Quelle parole che, come abbiamo visto un attimo fa, fecero tanto piacere a Jean, sottraendo alla sua volontà responsabile, da attribuire a uno stato nervoso involontario, le urla e i singhiozzi che le procurarono tanto rimorso, quelle parole le procurarono più che una momentanea gioia . : ha avuto una profonda influenza sulla sua vita. Quel sentimento inedito della sua irresponsabilità che sua madre aveva appena riconosciuto davanti ad AgustÃn, come chi riconosce un nuovo governo, gli ha insegnato i suoi diritti, garantito la sua esistenza, assicurato il suo futuro. Le lotte crudeli e fruttuose che Jean aveva condotto contro se stesso in ogni momento fin dall'infanzia cessarono il giorno in cui il nervosismo che cercava di combattere gli si presentò come deplorevole ma non più colpevole e invece del dovere. per evitare un errore, non concepiva altro che il vantaggio di curare una malattia. In verità , la sua volontà era già abbastanza debole. Solo a poco a poco, per effetto di questi continui sforzi, avrebbe potuto attaccare quei nervi che le si profilavano sempre davanti e contro i quali veniva a infrangerti, ma più forte e più bello, come il mare contro gli scogli.
Infine, abbiamo un'ultima ragione per aver preso sul serio quei rimpianti infantili, come lo stesso Jean, e cioè che nonostante il sorriso del dottore o di suo padre, non ne ha mai subiti forse altri più crudeli. In seguito, infatti, quando era triste, i suoi interessi, le sue occupazioni, le sue idee, i suoi ricordi gli costruirono una scala per la quale, se avesse avuto la forza di trattenerla, avrebbe potuto, di riflesso in riflesso o di creatura in creatura, evadere quel campo di speranza e dei secoli, dove lo spirito può scorrazzare come un puledro in libertà . Ma la sua infanzia fu miseramente agitata, in fondo a un abisso di tristezza, da cui nulla poteva ancora aiutarlo ad uscire e da cui ancora non si illuminava nemmeno l'idea del perché dei suoi dolori.

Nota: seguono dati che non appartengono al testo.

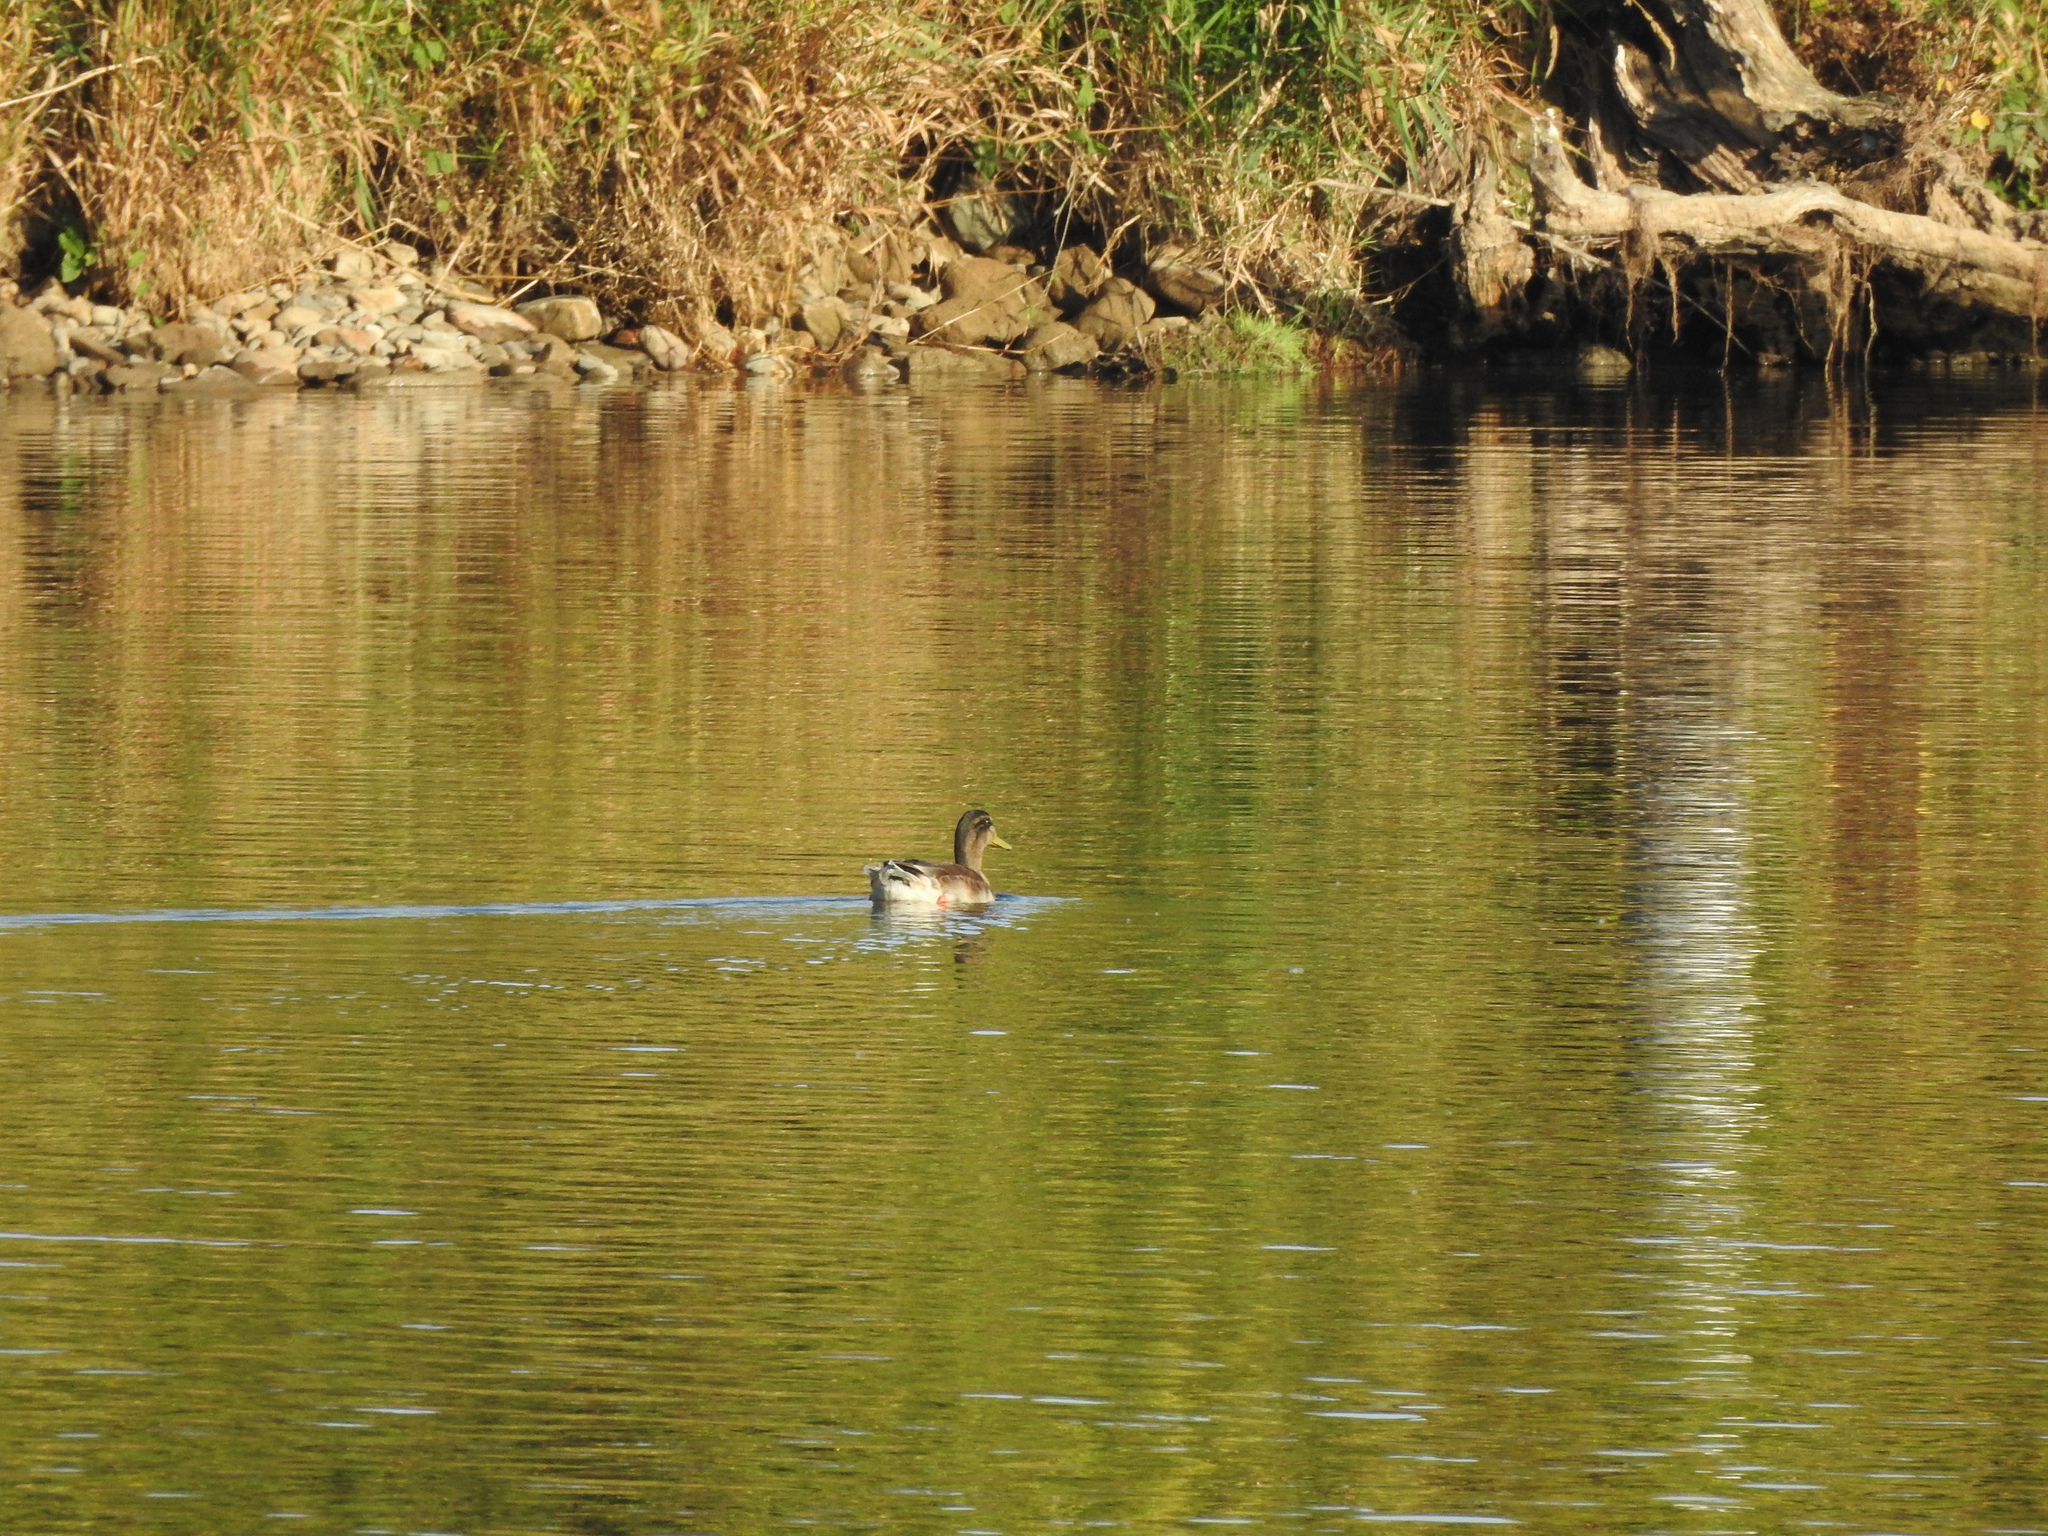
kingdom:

Della sua tristezza, d'altronde, seppe solo più tardi le cause mediate, perché quanto alla causa prima, essa gli parve sempre così inseparabile da sé che poteva rinunciarvi solo rinunciando a se stesso. Non tornava mai in sé dopo assenze più o meno prolungate fuori, senza accorgersi prima di tutto di lei, sulla soglia col suo viso un tempo inquieto. Allora apparve anche la gioia, una gioia che da quel momento il suo cuore condivise con la tristezza e che aveva molti diritti su di lui, perché era molto sua, schietta e un po' inquieta come il sole che ride sul mare agitato o sul fiume, perché un momento. istante... Ma allora non era nato. Quindi, solo la tristezza regnava sulla sua cupa infanzia.